Немцы подняли люк, чтоб посмотреть, в чём дело. И солдатики, тюкая каждого ломом по голове, взяли танк.

В другой папке, как новенькие, лежали облигации, замороженные правительством на долгие годы. Когда же они стали погашаться, у населения их уже не было – люди отчаялись вернуть свои деньги и перестали эти бумажки хранить.
В третьей папке – фотографии родителей, первой жены и детей Владимира Романовича. И главное – фотографии с войны: виды разрушенных городов и книга о Будапеште с замечательными иллюстрациями памятников архитектуры. (В этом городе мой отчим служил три года после войны.)
 
Но самой интересной находкой для меня оказались открытки друга и однополчанина отчима. Из них я узнала (но сейчас не помню название места и реки) о потрясающем факте, свидетельствующем о высокой квалификации
отчима как инженера. Готовилась переправа, а мост был разрушен. И надо было построить новый.
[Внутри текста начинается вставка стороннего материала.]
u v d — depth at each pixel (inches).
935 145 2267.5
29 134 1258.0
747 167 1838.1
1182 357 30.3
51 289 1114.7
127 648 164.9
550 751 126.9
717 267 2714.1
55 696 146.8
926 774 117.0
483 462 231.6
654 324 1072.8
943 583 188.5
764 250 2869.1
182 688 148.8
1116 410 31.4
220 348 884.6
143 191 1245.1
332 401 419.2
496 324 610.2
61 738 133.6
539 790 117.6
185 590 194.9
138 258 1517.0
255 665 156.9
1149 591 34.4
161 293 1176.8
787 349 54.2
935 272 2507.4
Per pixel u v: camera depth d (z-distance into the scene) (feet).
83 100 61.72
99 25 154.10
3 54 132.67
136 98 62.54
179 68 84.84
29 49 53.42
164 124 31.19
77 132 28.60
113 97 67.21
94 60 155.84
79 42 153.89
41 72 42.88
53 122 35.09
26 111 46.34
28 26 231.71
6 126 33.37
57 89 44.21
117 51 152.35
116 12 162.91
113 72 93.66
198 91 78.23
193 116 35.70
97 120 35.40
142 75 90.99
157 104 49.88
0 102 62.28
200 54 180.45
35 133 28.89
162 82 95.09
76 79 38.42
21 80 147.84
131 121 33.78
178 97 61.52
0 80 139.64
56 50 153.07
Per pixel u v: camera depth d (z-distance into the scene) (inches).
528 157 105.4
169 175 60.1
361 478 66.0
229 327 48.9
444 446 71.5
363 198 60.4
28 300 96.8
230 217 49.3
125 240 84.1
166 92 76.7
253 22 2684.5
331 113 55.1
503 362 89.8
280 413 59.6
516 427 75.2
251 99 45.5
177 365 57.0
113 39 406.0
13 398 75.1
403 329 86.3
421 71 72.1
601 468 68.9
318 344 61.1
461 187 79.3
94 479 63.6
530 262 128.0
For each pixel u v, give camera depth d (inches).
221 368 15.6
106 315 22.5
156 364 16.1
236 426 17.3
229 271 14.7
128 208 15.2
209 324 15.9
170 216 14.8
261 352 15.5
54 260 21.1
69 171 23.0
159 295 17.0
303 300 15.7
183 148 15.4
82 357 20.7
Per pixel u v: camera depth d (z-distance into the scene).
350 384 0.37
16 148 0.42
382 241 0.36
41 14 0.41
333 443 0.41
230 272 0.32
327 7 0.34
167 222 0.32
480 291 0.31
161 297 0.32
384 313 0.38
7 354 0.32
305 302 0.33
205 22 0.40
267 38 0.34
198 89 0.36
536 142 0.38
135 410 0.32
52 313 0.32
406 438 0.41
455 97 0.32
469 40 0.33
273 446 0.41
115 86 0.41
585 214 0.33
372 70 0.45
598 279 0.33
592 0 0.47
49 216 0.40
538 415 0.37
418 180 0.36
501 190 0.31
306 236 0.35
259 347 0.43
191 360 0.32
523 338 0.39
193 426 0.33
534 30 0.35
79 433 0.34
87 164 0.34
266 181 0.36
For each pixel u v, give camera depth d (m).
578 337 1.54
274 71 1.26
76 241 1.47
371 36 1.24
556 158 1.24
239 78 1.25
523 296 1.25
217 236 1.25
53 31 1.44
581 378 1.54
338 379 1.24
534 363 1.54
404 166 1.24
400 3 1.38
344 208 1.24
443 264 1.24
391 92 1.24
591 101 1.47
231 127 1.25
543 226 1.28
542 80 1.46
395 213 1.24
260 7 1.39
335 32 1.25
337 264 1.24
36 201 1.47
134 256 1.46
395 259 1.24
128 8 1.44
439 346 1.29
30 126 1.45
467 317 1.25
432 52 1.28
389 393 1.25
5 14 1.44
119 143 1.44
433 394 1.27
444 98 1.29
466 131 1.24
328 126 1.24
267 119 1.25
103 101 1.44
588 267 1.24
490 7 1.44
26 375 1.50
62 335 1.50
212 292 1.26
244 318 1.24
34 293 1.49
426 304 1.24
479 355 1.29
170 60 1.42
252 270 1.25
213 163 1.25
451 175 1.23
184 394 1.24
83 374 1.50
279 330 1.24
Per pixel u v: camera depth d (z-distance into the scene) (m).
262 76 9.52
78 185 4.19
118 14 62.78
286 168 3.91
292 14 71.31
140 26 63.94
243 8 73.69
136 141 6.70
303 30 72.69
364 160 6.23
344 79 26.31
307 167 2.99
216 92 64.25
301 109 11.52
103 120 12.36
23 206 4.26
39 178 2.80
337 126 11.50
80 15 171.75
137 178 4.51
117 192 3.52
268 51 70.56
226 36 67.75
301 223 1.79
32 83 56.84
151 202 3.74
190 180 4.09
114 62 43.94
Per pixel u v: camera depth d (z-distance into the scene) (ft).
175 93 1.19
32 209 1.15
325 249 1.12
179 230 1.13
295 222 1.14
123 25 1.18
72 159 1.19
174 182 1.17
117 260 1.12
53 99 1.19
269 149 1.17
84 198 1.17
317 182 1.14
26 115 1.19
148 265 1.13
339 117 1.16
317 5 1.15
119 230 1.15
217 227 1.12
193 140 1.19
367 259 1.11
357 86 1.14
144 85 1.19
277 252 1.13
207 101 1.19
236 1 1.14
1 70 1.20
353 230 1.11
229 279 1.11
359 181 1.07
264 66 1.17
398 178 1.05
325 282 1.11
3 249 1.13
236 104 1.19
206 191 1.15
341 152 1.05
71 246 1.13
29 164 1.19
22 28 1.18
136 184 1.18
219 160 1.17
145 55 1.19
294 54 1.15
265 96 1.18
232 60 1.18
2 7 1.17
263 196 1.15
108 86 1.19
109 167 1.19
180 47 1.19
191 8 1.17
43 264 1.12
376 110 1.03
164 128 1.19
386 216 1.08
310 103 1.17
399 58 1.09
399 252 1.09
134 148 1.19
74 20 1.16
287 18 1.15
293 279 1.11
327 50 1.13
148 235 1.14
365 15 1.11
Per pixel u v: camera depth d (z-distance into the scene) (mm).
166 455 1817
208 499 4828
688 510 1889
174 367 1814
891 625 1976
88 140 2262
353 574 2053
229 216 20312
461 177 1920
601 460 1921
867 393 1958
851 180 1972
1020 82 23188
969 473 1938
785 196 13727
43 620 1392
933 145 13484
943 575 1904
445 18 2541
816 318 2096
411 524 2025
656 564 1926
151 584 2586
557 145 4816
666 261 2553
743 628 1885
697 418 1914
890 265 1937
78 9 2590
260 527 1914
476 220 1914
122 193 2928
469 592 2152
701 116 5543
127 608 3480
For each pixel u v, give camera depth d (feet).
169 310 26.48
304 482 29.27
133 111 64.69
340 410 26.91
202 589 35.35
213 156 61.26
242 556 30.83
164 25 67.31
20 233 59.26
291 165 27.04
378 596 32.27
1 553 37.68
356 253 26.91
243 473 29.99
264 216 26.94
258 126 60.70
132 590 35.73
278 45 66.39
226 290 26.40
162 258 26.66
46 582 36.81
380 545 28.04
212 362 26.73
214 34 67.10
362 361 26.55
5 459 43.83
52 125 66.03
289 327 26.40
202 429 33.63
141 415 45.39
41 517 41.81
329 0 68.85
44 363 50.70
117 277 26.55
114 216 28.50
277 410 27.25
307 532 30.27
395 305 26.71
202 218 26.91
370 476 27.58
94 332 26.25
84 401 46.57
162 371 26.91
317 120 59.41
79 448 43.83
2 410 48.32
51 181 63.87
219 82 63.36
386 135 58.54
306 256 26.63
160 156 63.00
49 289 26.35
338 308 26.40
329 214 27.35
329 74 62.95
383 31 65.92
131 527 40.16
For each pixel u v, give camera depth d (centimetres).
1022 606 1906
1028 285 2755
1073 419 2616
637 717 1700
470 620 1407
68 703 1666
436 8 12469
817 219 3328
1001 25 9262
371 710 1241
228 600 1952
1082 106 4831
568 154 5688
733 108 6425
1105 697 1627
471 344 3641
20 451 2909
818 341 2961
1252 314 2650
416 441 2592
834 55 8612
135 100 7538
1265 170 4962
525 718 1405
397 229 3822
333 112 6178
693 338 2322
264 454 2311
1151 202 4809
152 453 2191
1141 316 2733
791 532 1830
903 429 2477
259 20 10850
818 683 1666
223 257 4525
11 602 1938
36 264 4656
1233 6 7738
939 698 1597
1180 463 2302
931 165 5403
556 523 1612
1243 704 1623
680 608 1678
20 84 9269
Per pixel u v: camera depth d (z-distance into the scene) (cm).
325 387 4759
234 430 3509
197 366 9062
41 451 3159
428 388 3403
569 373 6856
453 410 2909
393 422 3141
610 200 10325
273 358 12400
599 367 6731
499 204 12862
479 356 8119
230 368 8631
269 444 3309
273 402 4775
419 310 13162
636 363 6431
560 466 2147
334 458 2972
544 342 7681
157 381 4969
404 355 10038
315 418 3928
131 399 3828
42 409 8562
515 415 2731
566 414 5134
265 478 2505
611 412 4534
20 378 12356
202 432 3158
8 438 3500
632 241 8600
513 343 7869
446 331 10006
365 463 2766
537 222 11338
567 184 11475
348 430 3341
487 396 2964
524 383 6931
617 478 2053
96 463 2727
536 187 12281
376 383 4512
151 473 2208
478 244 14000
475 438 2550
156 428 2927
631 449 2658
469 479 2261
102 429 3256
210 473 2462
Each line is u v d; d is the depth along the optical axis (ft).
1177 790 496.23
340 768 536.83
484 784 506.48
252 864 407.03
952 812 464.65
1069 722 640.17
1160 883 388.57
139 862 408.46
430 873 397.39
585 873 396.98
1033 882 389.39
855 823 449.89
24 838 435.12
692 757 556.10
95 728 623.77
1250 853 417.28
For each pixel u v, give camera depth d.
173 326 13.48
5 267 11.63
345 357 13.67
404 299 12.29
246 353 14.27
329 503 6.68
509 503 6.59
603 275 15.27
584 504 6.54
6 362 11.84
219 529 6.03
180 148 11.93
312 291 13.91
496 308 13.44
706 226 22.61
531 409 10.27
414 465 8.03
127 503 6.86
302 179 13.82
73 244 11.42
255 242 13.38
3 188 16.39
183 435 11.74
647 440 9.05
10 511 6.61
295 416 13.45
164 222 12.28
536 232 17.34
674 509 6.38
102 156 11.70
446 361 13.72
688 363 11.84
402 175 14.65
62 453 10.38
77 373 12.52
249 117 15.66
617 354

Три человека – отчим, его друг и кто-то ещё сидели 3 дня и 3 ночи без сна и спроектировали мост, исходя из того, какие средства имелись в наличии для его постройки. И этот временный мост оказался вечным!
Им пользовались на тот момент, когда была отправлена открытка.
Спустя 30 лет после постройки моста друг отчима подал заявку на коллективное авторство и получил ответ, что предмет заявки заслуживает авторского свидетельства на изобретение, но подана она слишком поздно. Предельный срок – 25 лет.

Я собрала все эти ценности и решила ещё сходить в республиканский военкомат, чтоб разузнать хоть какие-то факты, полезные для будущего музея.
Обратилась в отдел кадров. И чем-то проняла начальника. То ли слезой, то ли намерением. И он усадил меня в комнате, и дал папку с личным делом отчима, и сказал: "Читайте и пишите всё, что хотите, а потом я прочту и вычеркну то, что нельзя отсюда вынести. И Вы перепишете, дав мне проверить."
Так я и сделала. Но что я нашла в этой папке! Боже ж ты мой…
Все подробности личной жизни мужчины, жалобы первой жены на неверность мужа, сведения об отце отчима: женился на иностранке (чешке), остался на оккупированной немцами территории… И т.д., и т.п. - столько грязи хватило бы на дешёвый бульварный роман!

Разумеется, я выписала только то, что было важно для музея.
После проверки написанного кадровик вычеркнул названия географических мест, хоть это и было самое важное для музея.
Собрав всё, что нужно, кроме медалей и орденов, я отправилась к той женщине, что приходила к деду. Дверь открыла её дочь, взяла папку и, буркнув: "Мать в больнице!", закрыла дверь.
Через пару недель я приехала опять, позвонила в дверь и спросила: "Могу ли я всё-таки увидеть Вашу маму? Или, если она в больнице, навестить её там?"
Ответ был такой: "Она в сумасшедшем доме. И не приходите больше сюда!"
Тогда я попросила отдать мне мою папку. А дочь ответила: "Да выбросила я весь её хлам!" И закрыла дверь.

Прошло много лет. Я в другой стране. И не держу зла в памяти  на своего отчима. Ставлю точку в рассказе и плачу. Мне жаль талантливого человека, которого озлобила прожитая им жизнь.